The results and analyses collectively demonstrate that the proposed optimized RNN-DFBER-based model outperforms the compared models in terms of accuracy, predictive capability, and reliability. These findings contribute to the validation and efficacy of the suggested algorithm for the given dataset and underline its potential for practical applications in similar domains.

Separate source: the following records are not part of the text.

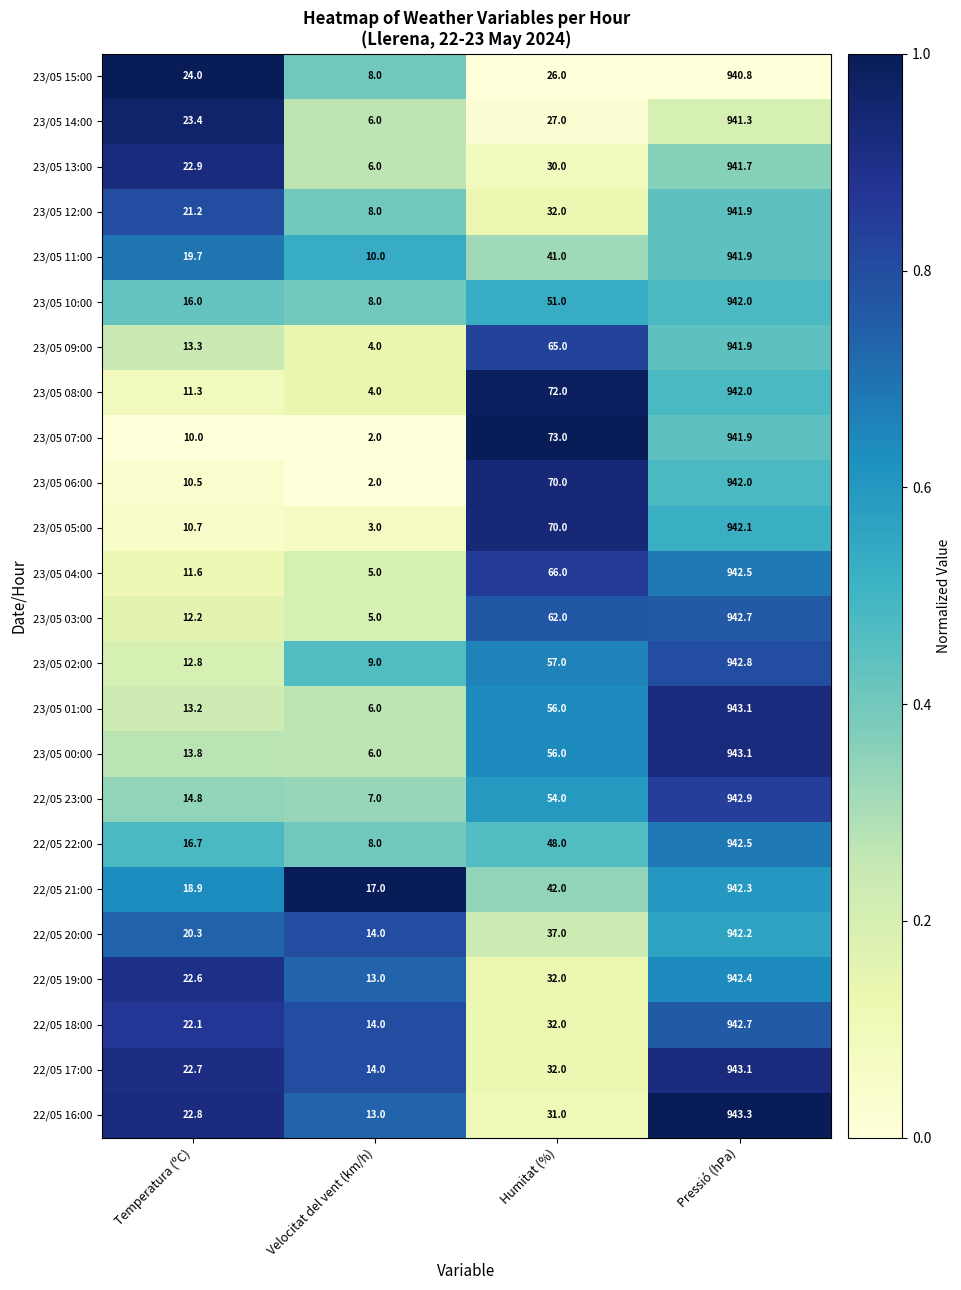

The 23/05 09:00 series shows 1252.7 at Pressió (hPa). True or false?

False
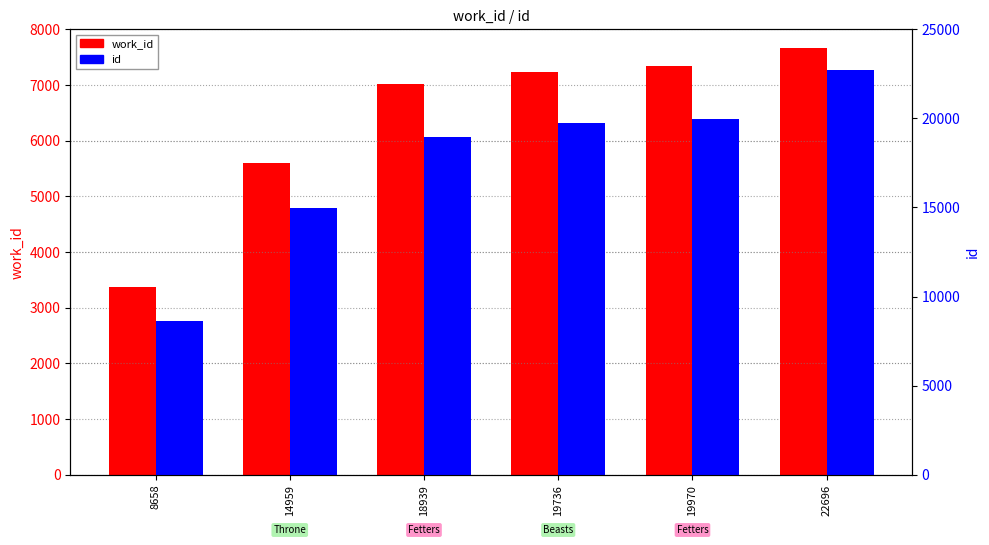

What is the average value of the id series?

17493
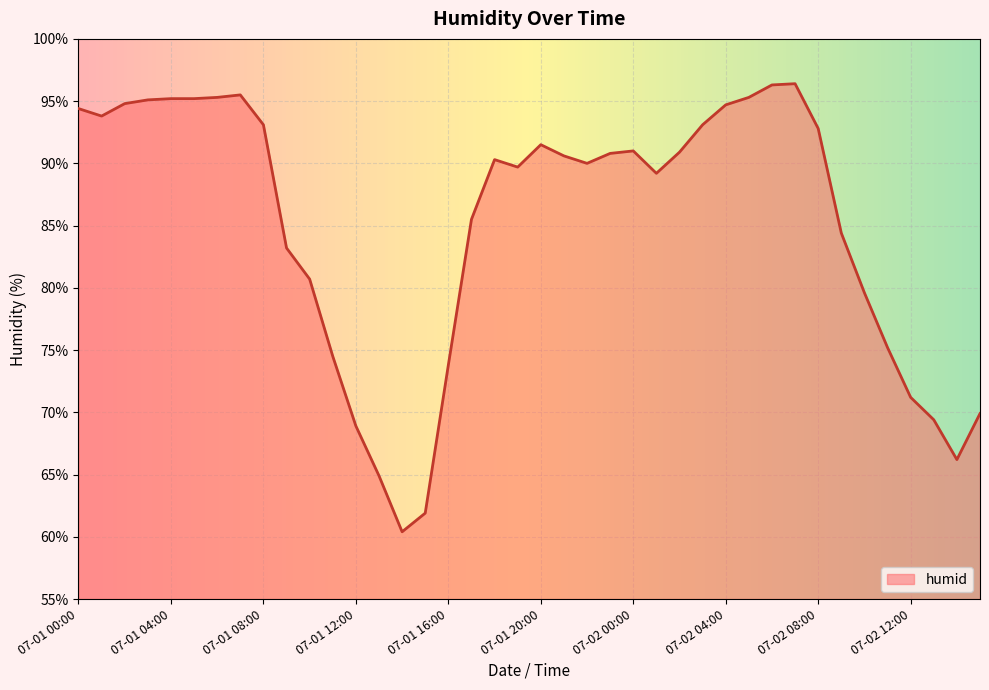

What is the minimum value shown in the chart?

60.4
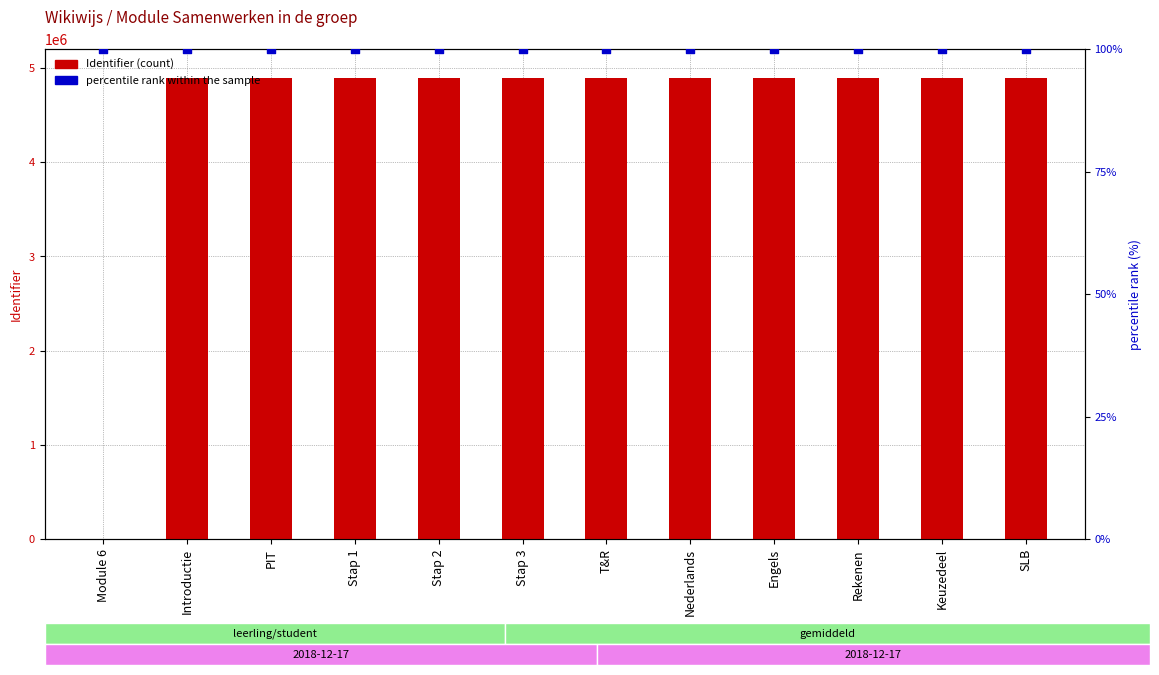

What is the total value across all series at Nederlands?

4890604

6. Conclusions and Future Work

In conclusion, the proposed optimized RNN-DFBER-based model has been shown to be highly effective in predicting and modeling the given dataset. The model outperformed other compared models based on various evaluation metrics, including RRMSE, NSE, MAE, MBE, r, R2, and WI. The low RMSE value indicates a close match between the model’s predictions and the observed values. Visual comparisons, such as box plots, histograms, ROC curves, QQ plots, residual plots, and heat maps, further supported the superiority of the RNN-DFBER-based model. These visualizations demonstrated its ability to accurately capture the underlying patterns and relationships in the data. Statistical analyses, including the ANOVA test and the Wilcoxon Signed-Rank test, provided additional evidence of the model’s significance and reliability. By conducting multiple iterations of each algorithm, the statistical comparisons ensured the robustness of the results. The findings indicate that the proposed RNN-DFBER-based model offers a powerful and effective approach for the given dataset. Its strong performance, supported by comprehensive evaluations and statistical analyses, suggests its potential for practical applications in similar domains. Future directions for research in this area could include conducting further research and validation using diverse datasets and scenarios to evaluate the generalizability and robustness of the RNN-DFBER-based model. This would help determine the model’s effectiveness in different contexts and ensure its reliability across various conditions.